Columbia Pictures released the film in 1967. Sam Katzman produced the film. According to Jeff Stafford, Katzman had made a name of making cheap exploitations films in either popular genres or in relation to popular fads of the time.

Richard Todd said he received the offer to make the film shortly before filming was to begin. He spoke with Katzman and "could not believe his descriptions of the flower-children and their mass love-ins, nor the dreadful effects on their minds and bodies. In Britain we had as yet only a hazy idea of this hideous cult." Todd agreed to take the role, hoping "there was a useful message to be put over by" the film and "I wanted to work in Hollywood again and the salary would compensate for some of the losses I had recently incurred."

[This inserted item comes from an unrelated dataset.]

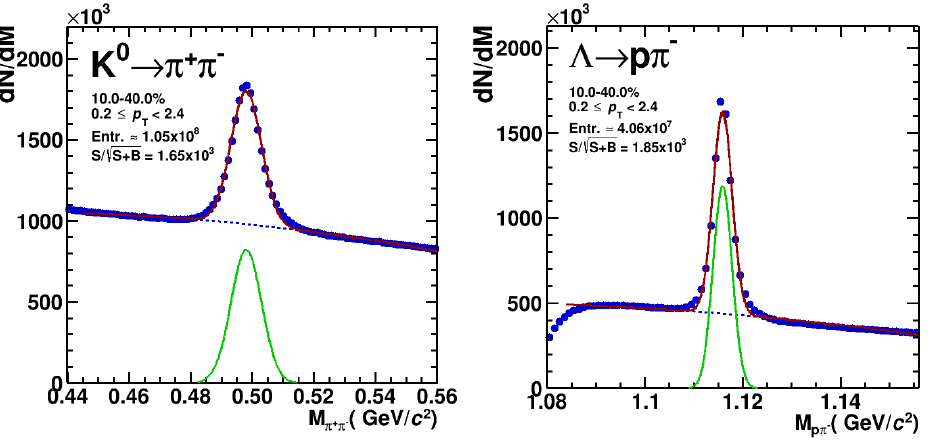
Figure 5. Invariant mass distributions for K 0 central Au + Au collisions at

The movie was made for Columbia but shot at MGM studios. Todd called it "quite the most extraordinary and disturbing film I have ever been in" where "the young actors in the picture were splendid."

==The term "love-ins"==
"Love-in" is a name given to a gathering in the promotion of love for the enjoyment of participants either personally or in relation to social activism. In the context of the title, it refers to the psychedelic and social activism conducted by Timothy Leary, who in the film is represented by the character Dr. Barnett whose philosophy is "Be more. Sense More. Love more."

==Music==
The film featured a number of psychedelic rock bands at the time. The garage band The Chocolate Watchband made an appearance in the film as well as contributing music. The film also featured 1960s bands, such as The UFO's, Donnie Brooks and the New Age Group. Hollywood music director and composer Fred Karger also contributed original music for the film.

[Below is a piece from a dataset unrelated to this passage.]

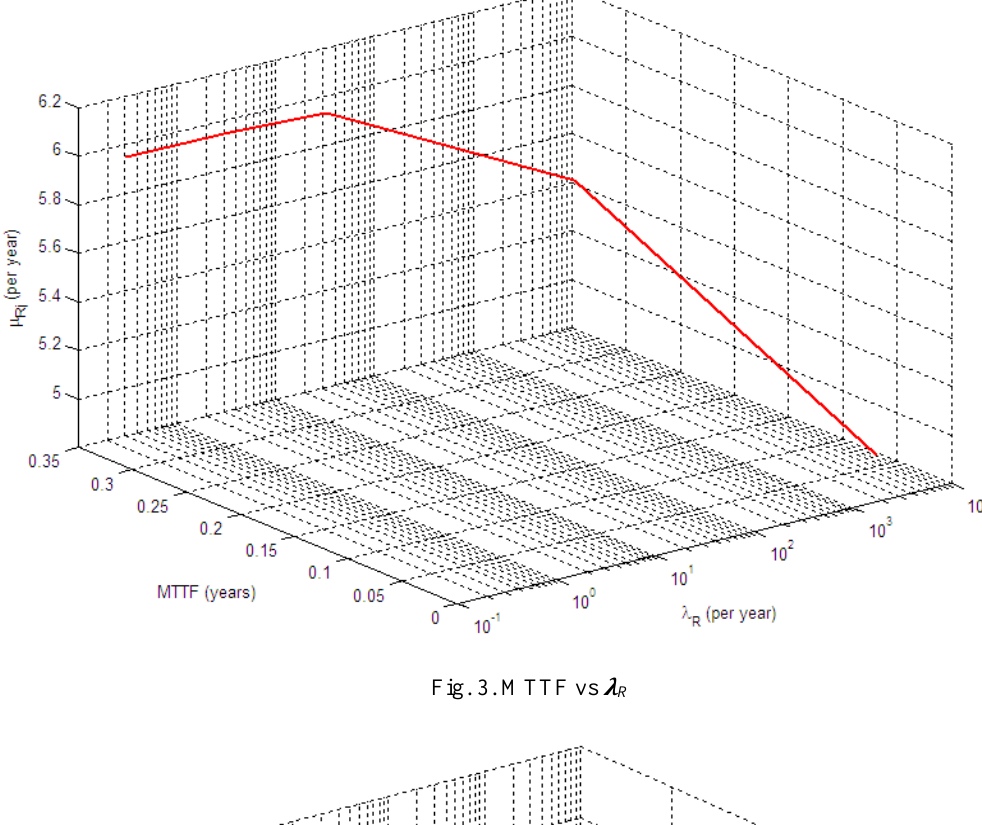
Fig. 3. MTTF vs 𝛌 R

Although not a musical, the film does feature a large musical sequence in which a main character, Patricia Cross, has a bad LSD trip and goes into an Alice in Wonderland-themed sequence. Cross imagines that she is Alice and meets men dressed in White Rabbit costumes as well as other representations of characters from Lewis Carroll's story over the course of a lengthy, free-form, disco musical sequence.

==Themes==
The film deals with many themes in tune with 1960s counterculture. One theme throughout the film deals with the aspect of the Haight-Ashbury district and its drug counterculture, with Dr. Barnett as the film's representation of Timothy Leary. Like Leary, Barnett endorses an LSD lifestyle. As Barnett says in the film, "LSD opens up new vistas and experiences to those that take it. I believe that every healthy person should try it. This is a way of life: Be more. Sense more. Love more." The film also showed the downfall of certain individuals as the result of such a lifestyle, in particular with the film's treatment of its protagonists Larry and Patricia.

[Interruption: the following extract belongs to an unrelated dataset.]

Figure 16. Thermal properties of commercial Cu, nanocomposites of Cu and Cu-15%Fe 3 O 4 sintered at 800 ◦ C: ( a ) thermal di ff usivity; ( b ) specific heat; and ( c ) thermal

Another theme is the creation of martyrs, reflected in the film's final act, in which Larry thinks he has destroyed the head of the cult-like following only to find a ready replacement in another hippie from the organization.

==Reception==
Many critics dismissed the film as "a typical exploitation film." However, a few notable exceptions exist. Variety magazine called it a "good exploitation film of San Francisco's hippie movement…a solid, if standard story, fringed in fine style with love-ins and hippie happenings…art direction is slick and colorful."

According to Todd the film "did good business and caused a considerable stir amongst its audiences" in the US but was banned from being shown in Britain.